Integrative multi-omic network strategies for unraveling complex disease biology and the identification of novel phenotype associated genes
MetadataShow full item record
Identifying the genetic risk factors underlying a given disease is an essential step for informing effective drug targets, understanding disease architecture, and predicting at-risk individuals. A commonly applied approach for identifying novel disease-associated genes is the Genome Wide Association Study (GWAS) approach, in which a high number of individuals are sequenced and genetic variants are then tested for an association with disease status. While the GWAS approach has identified countless disease-associated genes, there remain plenty of diseases for which our genetic understanding is still incomplete.
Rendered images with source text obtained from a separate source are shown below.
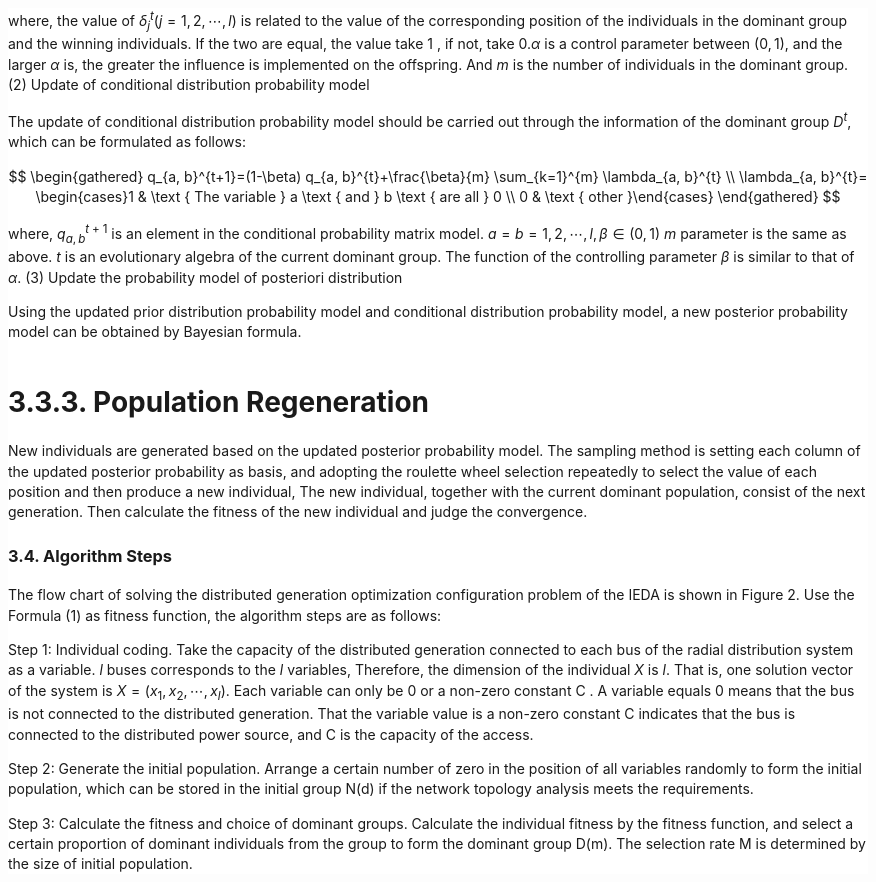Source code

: where, the value of $\delta_{j}^{t}(j=1,2, \cdots, l)$ is related to the value of the corresponding position of the individuals in the dominant group and the winning individuals. If the two are equal, the value take 1 , if not, take $0 . \alpha$ is a control parameter between $(0,1)$, and the larger $\alpha$ is, the greater the influence is implemented on the offspring. And $m$ is the number of individuals in the dominant group.
(2) Update of conditional distribution probability model

The update of conditional distribution probability model should be carried out through the information of the dominant group $D^{t}$, which can be formulated as follows:

$$
\begin{gathered}
q_{a, b}^{t+1}=(1-\beta) q_{a, b}^{t}+\frac{\beta}{m} \sum_{k=1}^{m} \lambda_{a, b}^{t} \\
\lambda_{a, b}^{t}= \begin{cases}1 & \text { The variable } a \text { and } b \text { are all } 0 \\
0 & \text { other }\end{cases}
\end{gathered}
$$

where, $q_{a, b}^{t+1}$ is an element in the conditional probability matrix model. $a=b=1,2, \cdots, l, \beta \in(0,1)$ $m$ parameter is the same as above. $t$ is an evolutionary algebra of the current dominant group. The function of the controlling parameter $\beta$ is similar to that of $\alpha$.
(3) Update the probability model of posteriori distribution

Using the updated prior distribution probability model and conditional distribution probability model, a new posterior probability model can be obtained by Bayesian formula.

# 3.3.3. Population Regeneration 

New individuals are generated based on the updated posterior probability model. The sampling method is setting each column of the updated posterior probability as basis, and adopting the roulette wheel selection repeatedly to select the value of each position and then produce a new individual, The new individual, together with the current dominant population, consist of the next generation. Then calculate the fitness of the new individual and judge the convergence.

### 3.4. Algorithm Steps

The flow chart of solving the distributed generation optimization configuration problem of the IEDA is shown in Figure 2. Use the Formula (1) as fitness function, the algorithm steps are as follows:

Step 1: Individual coding. Take the capacity of the distributed generation connected to each bus of the radial distribution system as a variable. $l$ buses corresponds to the $l$ variables, Therefore, the dimension of the individual $X$ is $l$. That is, one solution vector of the system is $X=\left(x_{1}, x_{2}, \cdots, x_{l}\right)$. Each variable can only be 0 or a non-zero constant C . A variable equals 0 means that the bus is not connected to the distributed generation. That the variable value is a non-zero constant C indicates that the bus is connected to the distributed power source, and C is the capacity of the access.

Step 2: Generate the initial population. Arrange a certain number of zero in the position of all variables randomly to form the initial population, which can be stored in the initial group N(d) if the network topology analysis meets the requirements.

Step 3: Calculate the fitness and choice of dominant groups. Calculate the individual fitness by the fitness function, and select a certain proportion of dominant individuals from the group to form the dominant group $\mathrm{D}(\mathrm{m})$. The selection rate M is determined by the size of initial population.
One strategy for augmenting the GWAS approach is to incorporate additional omics data in order to prioritize biologically plausible candidate genes. In this thesis work, we integrate network-based strategies with existing genetic analysis pipelines in order to identify novel Alzheimer’s disease (AD) genes. Two types of biological data inform the underlying structure of the networks: a) protein-protein interactions and b) gene expression in the human brain. Genes which interact or are co-expressed across similar conditions have been shown to have a higher probability of being functionally related. Using a set or previously known AD genes, we apply a network propagation strategy to score genes based upon their proximity to the known AD genes within these networks. Then we integrate the network score of each gene with its risk score from GWAS to identify novel candidates. To further affirm the reproducibility of findings, we further incorporate additional information in the form of knockout models in flies, bootstrap aggregation, and external genetic datasets. In addition to predicting novel genes, we are able to utilize regional co-expression networks to further understand how the known AD genes behave within the various sub-divisions of the brain. We find that regions of the brain which are known to have the earliest vulnerability to AD-induced neurodegeneration also tend to be where AD genes are highly correlated.